Between 1760 and 1840, plants were imported into Britain via empire and depicted in periodicals and scientific treatises as specimens alongside objects of natural history. Mark Laird’s provocative new book – part art history, part polemic – weaves fine art, botanical illustration, gender studies, and rare archival material into a political and ethical account of Britain’s horticultural heritage. Drawing on Professor Laird’s genealogical research into his family’s colonial past, The Dominion of Flowers foregrounds Indigenous ideas about ‘plant relations’ in a study that animates trans-oceanic movements of plants and people.

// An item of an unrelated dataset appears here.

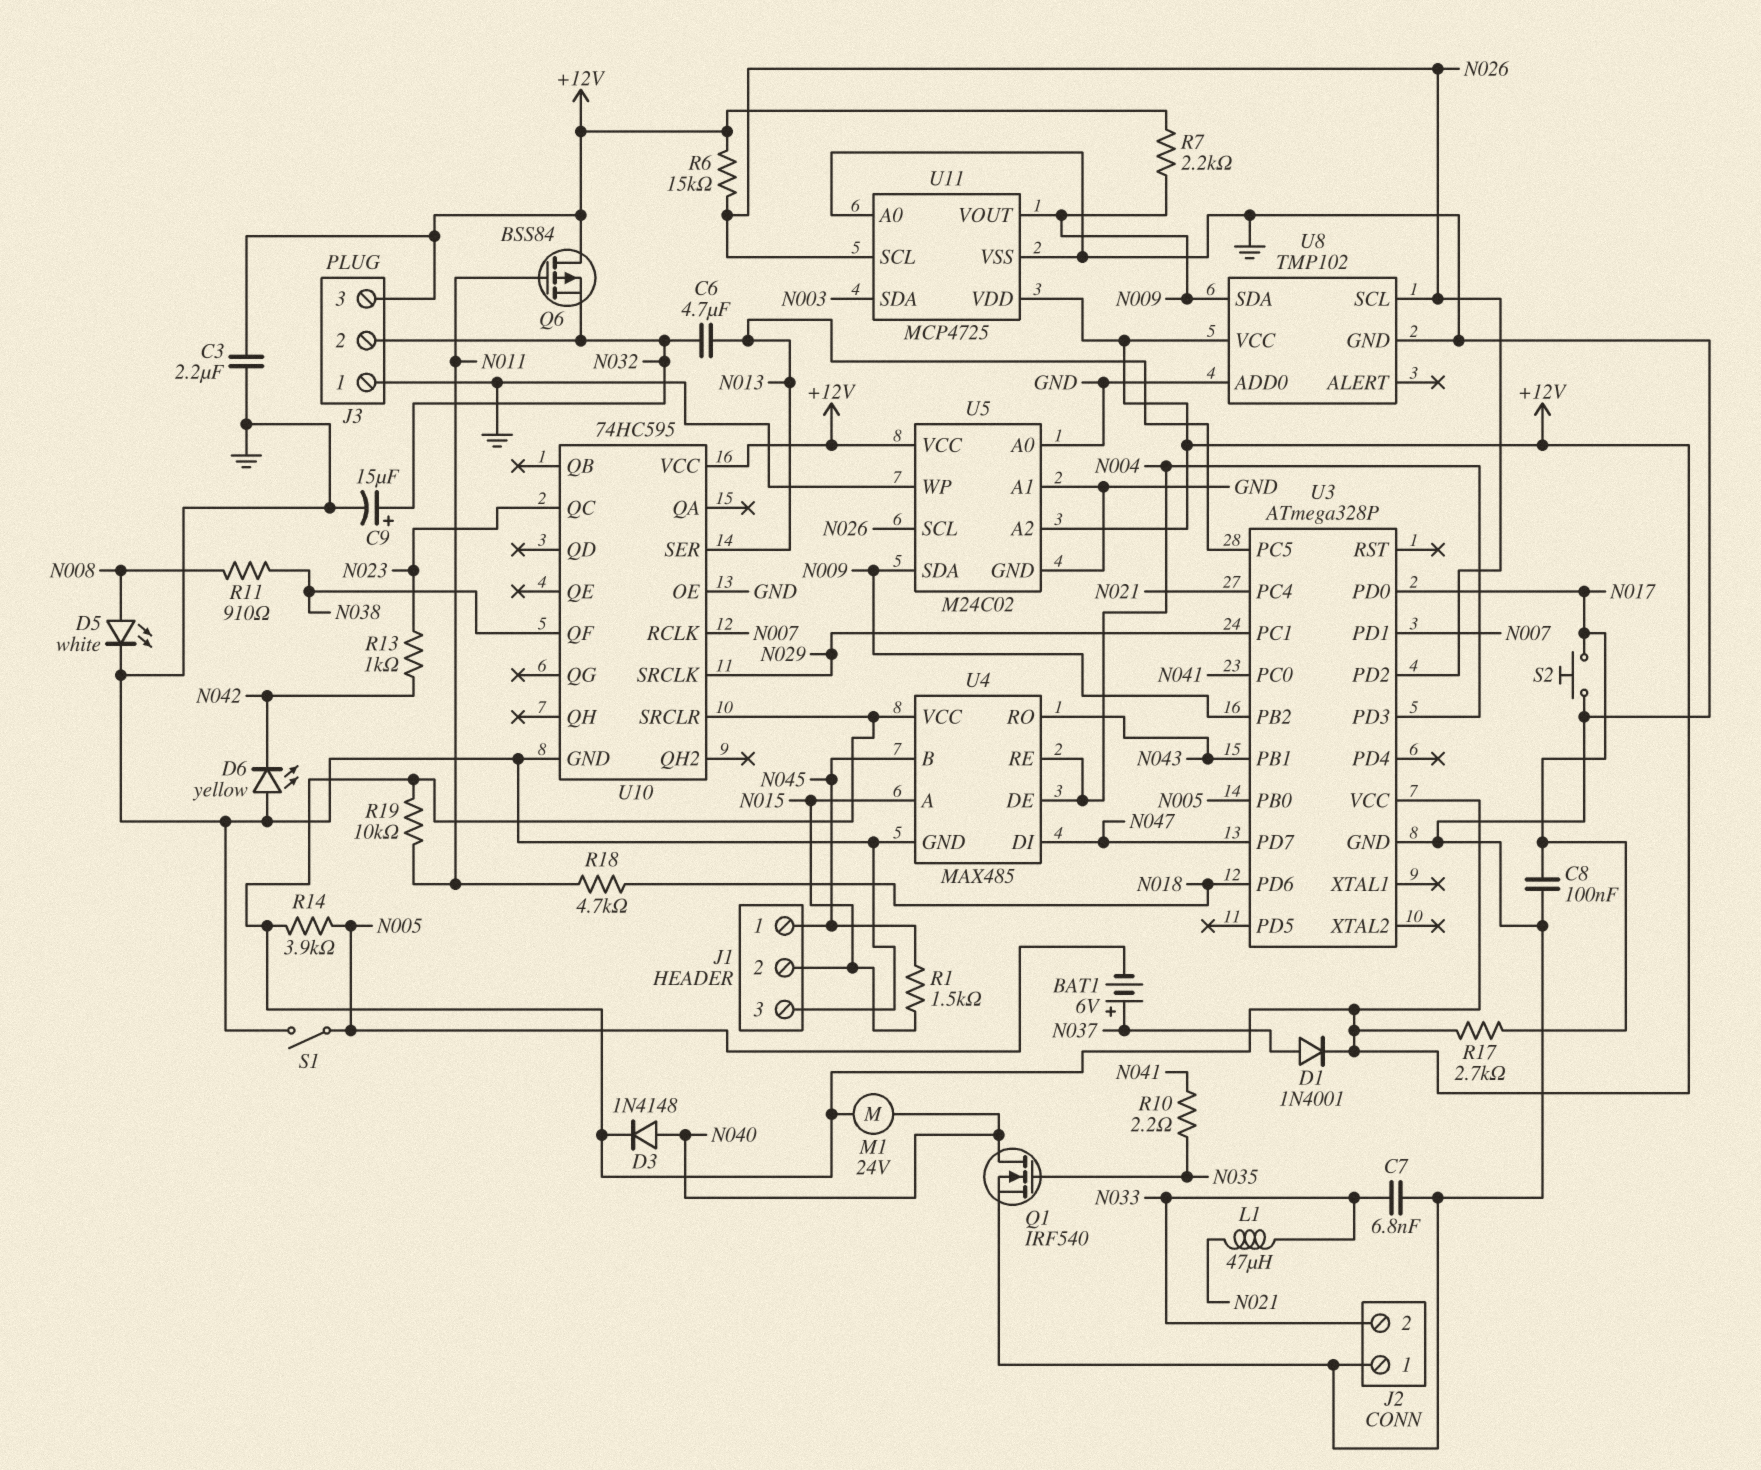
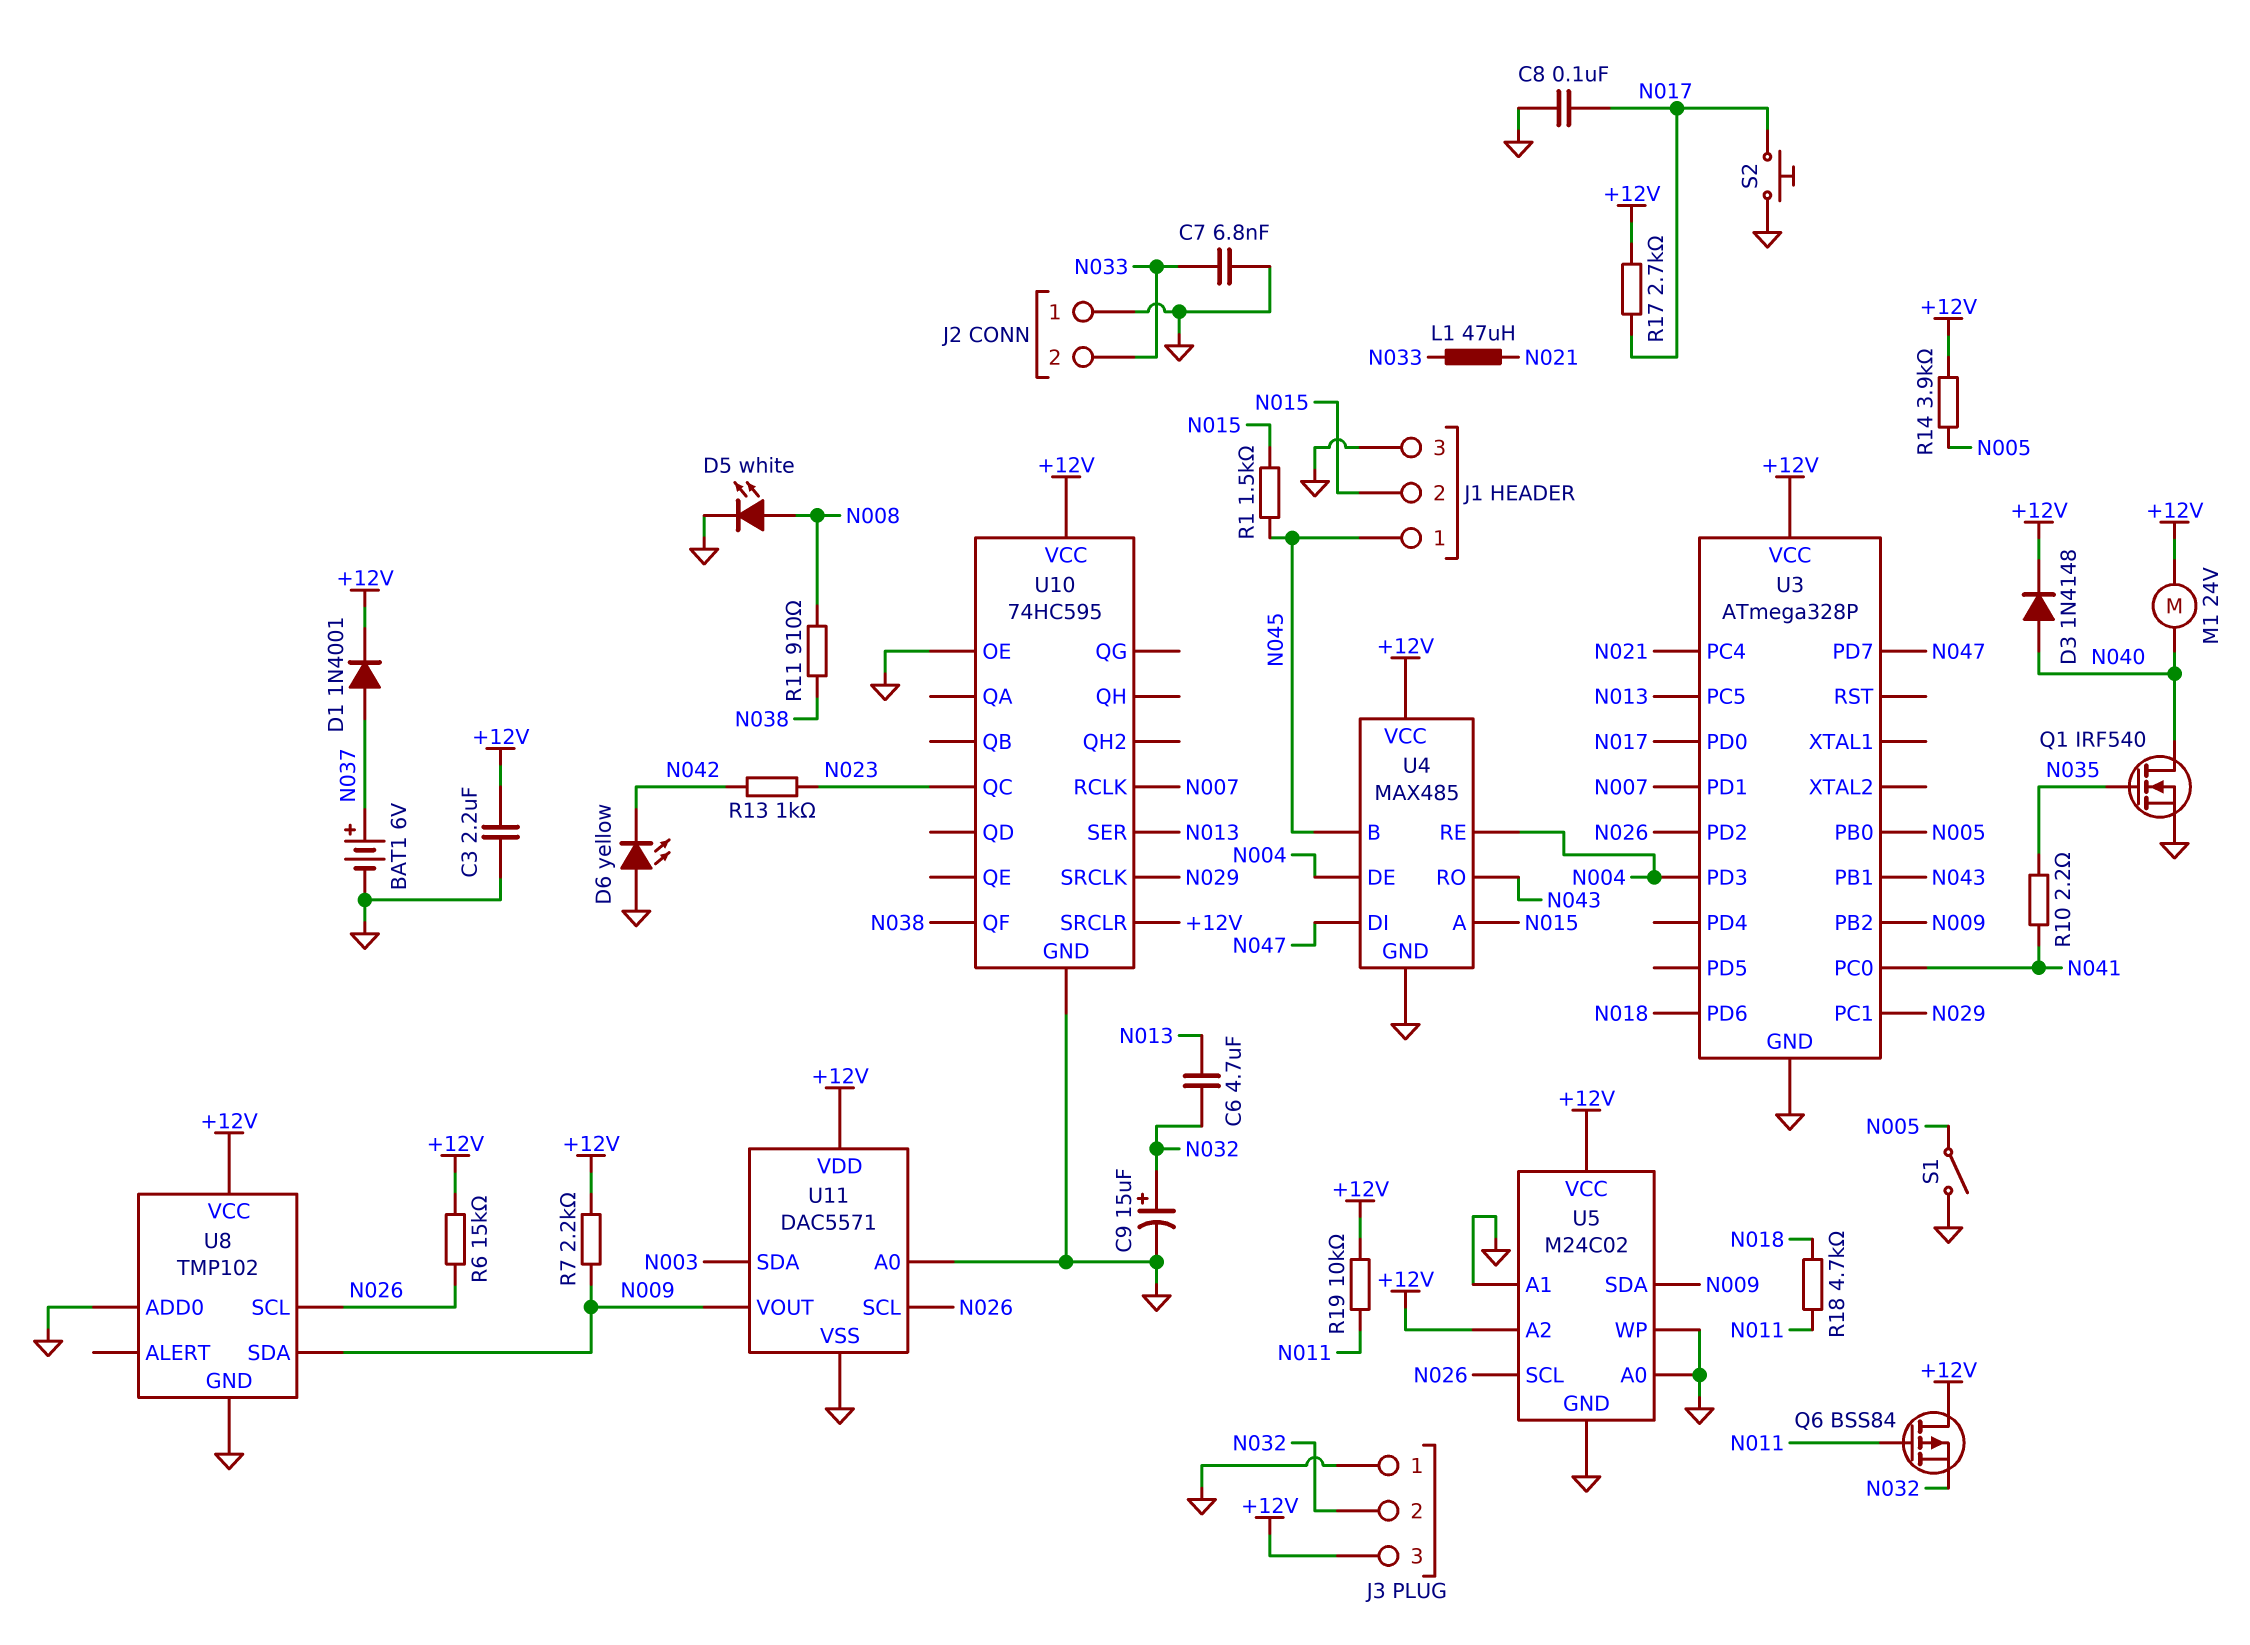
BAT1: 6V (plus N037, minus N005) -> 6V (plus N037, minus GND)
U11: MCP4725 -> DAC5571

The talk will show how, researched ‘virtually’ in pandemic Toronto, the book’s three-part structure emerged: global, pan-European, and local. His epilogue links New Zealand to Canada, past and present. Following the talk, Therese O’Malley, a historian of landscape and garden design, will facilitate a conversation about Laird’s 40-year career as scholar and practitioner. Prompted by one reviewer who claimed ‘Laird pioneered plant humanities avant la lettre’, the conversation will turn to botanical studies within the humanities.
About the book:
The Dominion of Flowers: Botanical Art & Global Plant Relations, Paul Mellon Centre for Studies in British Art, Distributed by Yale University Press, New Haven and London, October 29 2024.